世田谷区が主催する、野菜づくり講習会の初回に参加した。次大夫堀公園内の自然体験農園でおこなわれるこの会は、農作業体験を通じて土とふれ合い、都市農業への関心を深めること、また、技術を習得し、区内農家で“農業サポーター”として活動できる人材を育てることを目的としている。
講習会は毎週土曜日にあり、期間は一年。農業サポーターの資格を得るためには、7割以上参加する必要がある。昨年8月から自炊の道を歩み始め、みずから育てた野菜で料理を作ってみたいと思っていたわたしに、Xの世田谷区広報アカウントからの募集ポストはまさに渡りに船だった。
ワークマンで買った地下足袋と手袋を装着し、自転車を走らせ現場へとむかった。初日の講習は、農作業の基本であるクワの使い方から始まった。30代とおぼしき若手講師が手本をみせる。サクサクとした手さばきは、力を込めずにおこなわれているかのようだった。無駄のない動きが美しい。簡単そうじゃないかと思ったが、そんな甘いものではなかった。

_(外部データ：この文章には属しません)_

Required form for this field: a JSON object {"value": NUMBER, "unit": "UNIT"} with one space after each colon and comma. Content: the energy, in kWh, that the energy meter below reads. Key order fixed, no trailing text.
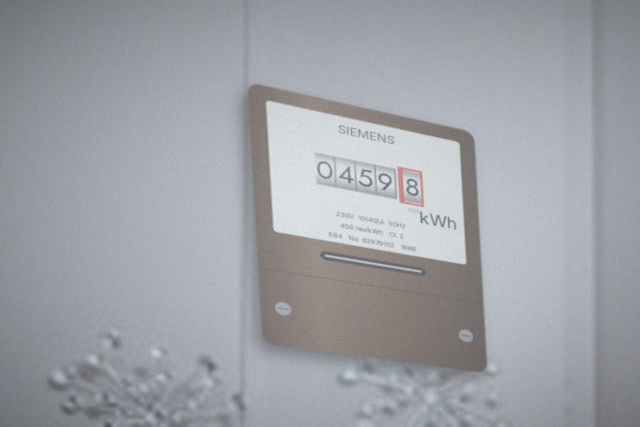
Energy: {"value": 459.8, "unit": "kWh"}
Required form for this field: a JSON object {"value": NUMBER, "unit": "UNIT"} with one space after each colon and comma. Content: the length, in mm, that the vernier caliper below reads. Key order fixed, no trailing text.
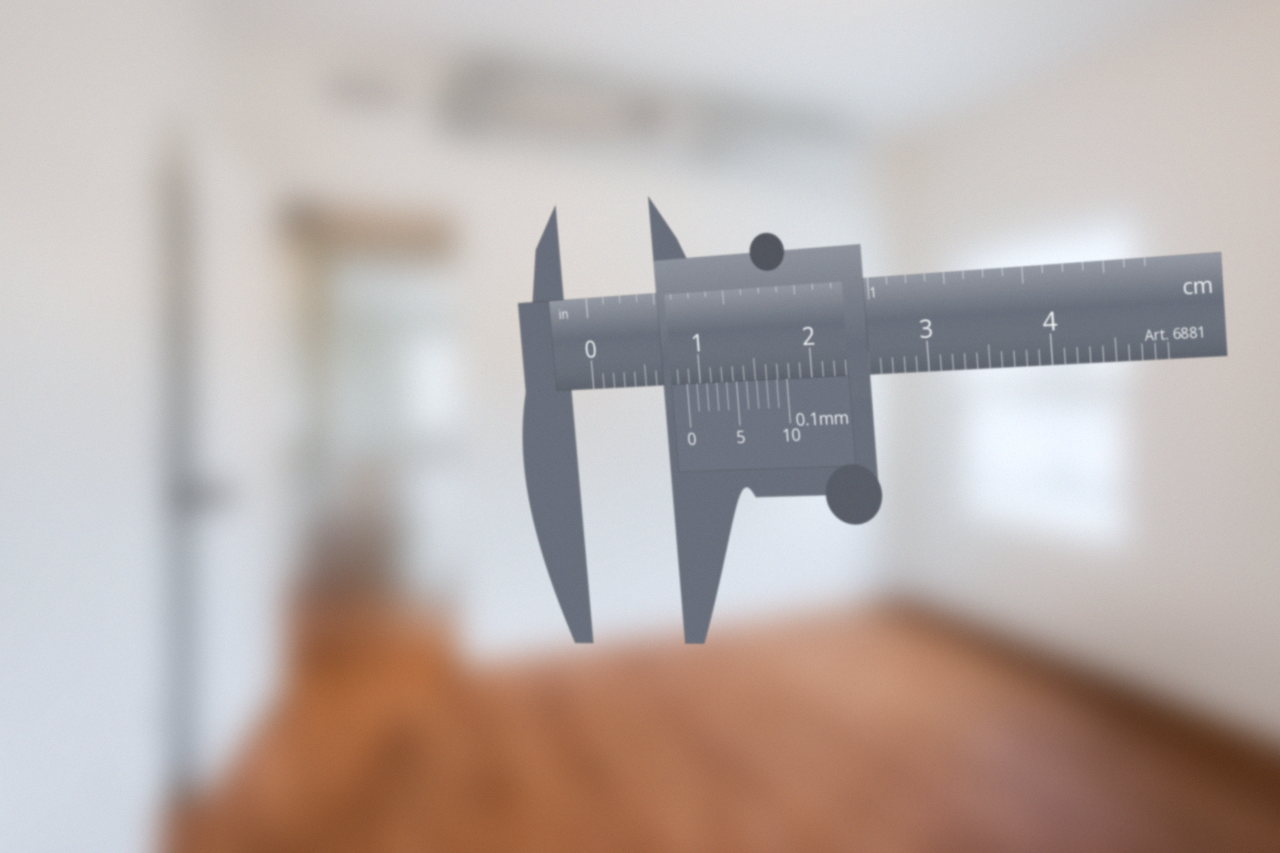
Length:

まずクワを土に入れる角度がむずかしい。角度をつけすぎるとクワが土にささってしまい、うまく抜けない。かといって、平行に入れすぎると土をすくえない。なんとか土をすくえても、サッとクワを抜いて狙ったところに土を落とせない。わたしは試行錯誤をかさね、クワで土を耕す練習を何度も繰り返した。 講師にどこが駄目なのかを聞く。
何千年も前から人類の手に馴染んできたクワを、今日までいちども真剣に握ったことがなかったわたしは、土を耕す現実に直面し、その扱いのむずかしさに愕然とした。それと同時に文明が進歩した今でも使われ続けているクワという道具の完成度の高さに畏怖の念をおぼえた。すごいよ、鍬。漢字で書くとその存在感は圧倒的だ。
気を取り直し、ふたたびクワと対峙した。土を耕し続けた。うっすらとコツをつかむ感触が指先に伝わってくる。ギターでもボウリングでも、そして農作業でも同じだが、なにもできなかった状態から、ふと身体がわかる瞬間は、どのような身体運動であっても言葉にしがたい感覚におそわれる。しあわせのしっぽが垂れてくるというか。
休憩後、わたしたちは30人ほどでクワを使い、ふたつの畝(うね)を作り、肥料と石灰をまいたあと、最後に黒いマルチシートの端を土で固めて、初日の作業を終えた。来週はズッキーニと、サニーレタス・リーフレタスの種まきをするとのこと。帰宅後、わたしはズッキーニのレシピを料理本の中から探した。